There was another reason that I never knew if I would know you. It was because I nearly ruined my chance at you.
You see my girl, there was a time when I almost gave you up. Day after day I made a choice, and those choices nearly took you from me.
Every meal I skipped nudged me one step farther from ever knowing your name.
I knew, at a certain point, that I had a decision to make. Something within urged me to research what I was doing, how my behavior was affecting my body, and that’s when I read it.
I realized that, should I continue down this road of disordered eating, my body may never be able to create you, grow you, hold you, deliver you.
I had a choice. It was my skewed perception of beauty, or you. And now, your little chest rising and falling in tandem with my heartbeat, I know what true beauty is.
I chose you. And I will continue to choose you every single day.
Although I made my decision over a decade ago, there are still days when my mind plays tricks on me, when I begin to compare.
Our minds turn beauty into a fickle thing, little lady. And I’m coming to see how my choices today will affect your choices tomorrow.

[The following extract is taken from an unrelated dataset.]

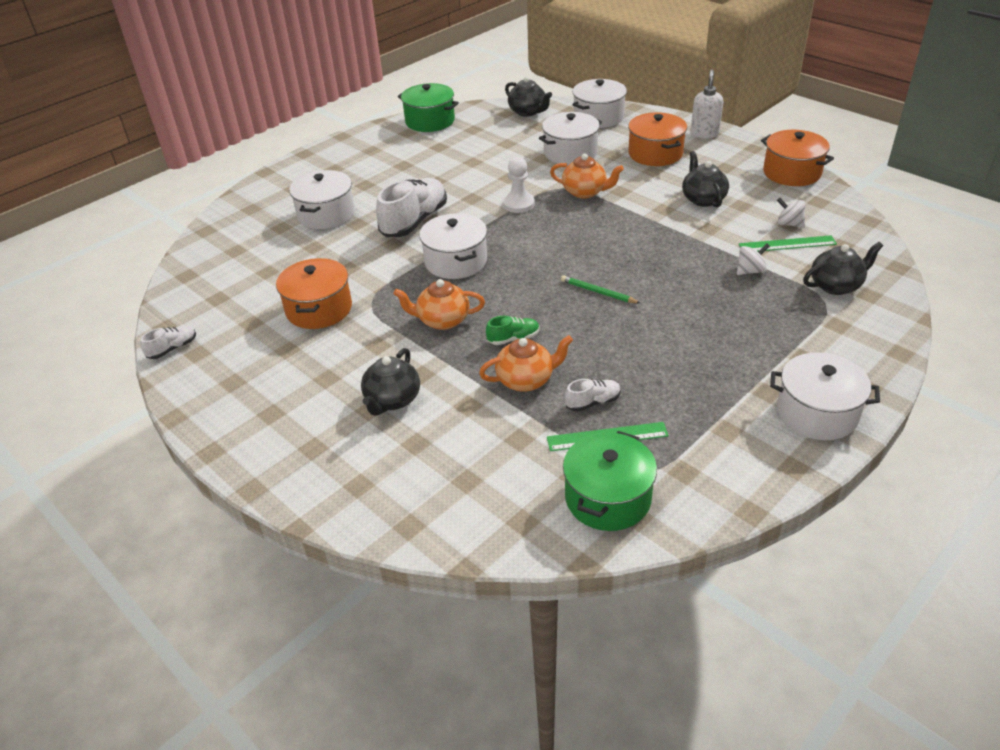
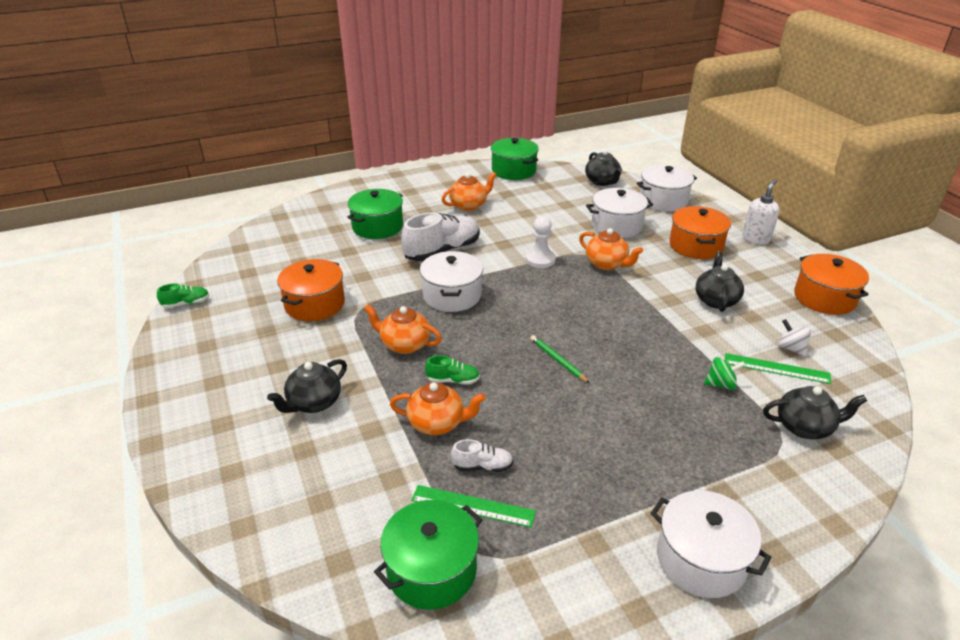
camera: 20 degrees right, 5 degrees down
white shoe [140,325,196,359] -> green shoe [157,283,209,308]
white pot [289,170,355,229] -> green pot [347,189,403,239]
white spinning top [737,244,770,275] -> green spinning top [704,357,745,390]
none -> orange teapot [441,172,497,211]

Over a decade ago I traded my eating disorder for you. And because of that journey I took, I know with unsettling depth the challenges that lay before you.
And so, my sweet daughter, I have more choices to make.
I choose to see you for who you are, and assure you of the beauty deep within.
I choose to teach your brothers that one of the greatest ways they can protect you is to tell you how beautiful you are.
I choose to teach you how food was created to make our bodies strong and healthy, to work for us, not against us.
I choose to battle against society, and raise you to see what true beauty looks like, the beauty of a still confidence, a generous heart, a kind word, and life lived with intention and grace.
I choose to pray hard for the man you may marry one day, that he will have eyes only for you, and that he will endow you with incredible confidence. I pray he will be a man like your Daddy.
And my girl, this one may be the most difficult choice I make, but…
I choose to look in the mirror every day and see not my flaws, but the beautiful body that made and carried you, that delivered you into my arms.
I choose to look in the mirror and see beauty. Because I need you to look in your own mirror ten years from now. Twenty. Thirty. And to see beauty also.
I need you to exhibit such confidence and value because society did not have its way with your worth.
I need you to know that the mirror, the scale, and social media do not have the final say.
You are beautiful. And I beg God that you will know that deeply because you grew up seeing your mother living confidently in her own beauty.
Dear daughter, I chose you years ago. And I choose every day to do everything within my power to help you make the same choice for your own story.
Choose life and true beauty, my gorgeous girl.